9509 Background: IRRMS was defined as nonmetastatic alveolar (A) RMS or undifferentiated sarcoma (UDS); stage (stg) 2 and 3, group (gr) III embryonal (E) RMS; stg 4 ERMS <10y. IRRMS had a 5 yr failure free survival (FFS) of 64% on IRS IV. Since T alone and with C has significant activity in RMS, we tested whether alternating VAC/VTC improved FFS for IRRMS compared with VAC alone. Methods: Patients (pts) < 50 y with IRRMS with adequate organ function were randomized to 39 wks of VAC (V=1.5 mg/m2, A=0.045 mg/kg, C=2.2 g/m2 q 3 wk) vs VAC alternating with VTC (T=0.75 mg/m2/d ×5, C=250 mg/m2/d ×5 q 3 wk), with additional wkly V; doses adjusted for age <3y; local therapy was after wk 12. Pts with parameningeal RMS/meningeal extension (PME) were nonrandomly treated with VAC and immediate XRT. Primary study endpoint was FFS. The study was designed with 80% power (5% 2-sided alpha level) to detect an increase in 5 yr FFS from 64% to 75%, a relative risk (RR) of 0.64, with VAC/VTC, requiring 518 randomized pts. Results reflect the 3rd of 4 planned analyses (75% information); O'Brien Fleming adjusted alpha level is 0.0166; and Cox PH model was used.
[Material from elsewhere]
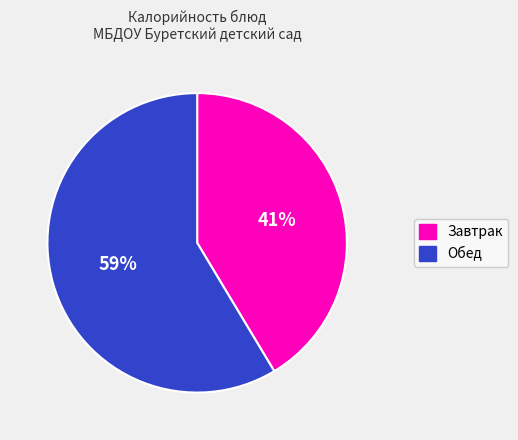

Which slice represents more than half of the pie?

Обед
Results: 620 eligible pts were entered from 9/99 to 8/05: 266 randomized to VAC, 253 to VAC/VTC, 101 PME patients were nonrandomly treated with VAC. Treatment strata were ERMS stg 2/3, gr III 37%; ERMS grp IV <10 y 6%; ARMS/UDS stg 1 or gr I 16%; ARMS/UDS other 25%; PME 16%. 3% of pts were <1 y, 69% 1–9 y, 28% ≥10 y; 13% of pts were stg 1; 26% stg 2; 54% stg 3; 7% stg 4. 77% pts had gr III tumors. Primary tumor sites were PM in 35% pts, extremity 15%, bladder/prostate 16%, retroperitoneal/perineal 15%, other 19%. Median follow up is 2.4 yrs. FFS at 2 yrs is 77% with VAC and 72% with VAC/VTC. Observed data are inconsistent with hypothesized improvement under VAC/VTC (RR=1.20, 98.34% CI: 0.78–1.85, p=0.3). Similar patients on IRS IV had 2 yr FFS of 77%. 2 yr survival (OS) with VAC: 91%; VAC/VTC: 87% (RR=0.94, CI: 0.55–1.59, p=0.8). There were 12 2nd malignancies and 10 deaths as first events. 4 of 10 deaths were from hepatopathy, which decreased in incidence following dose changes for A and C. Conclusions: In IRRMS, VAC/VTC does not significantly improve FFS nor OS versus VAC, and outcome is similar to IRS IV. No significant financial relationships to disclose.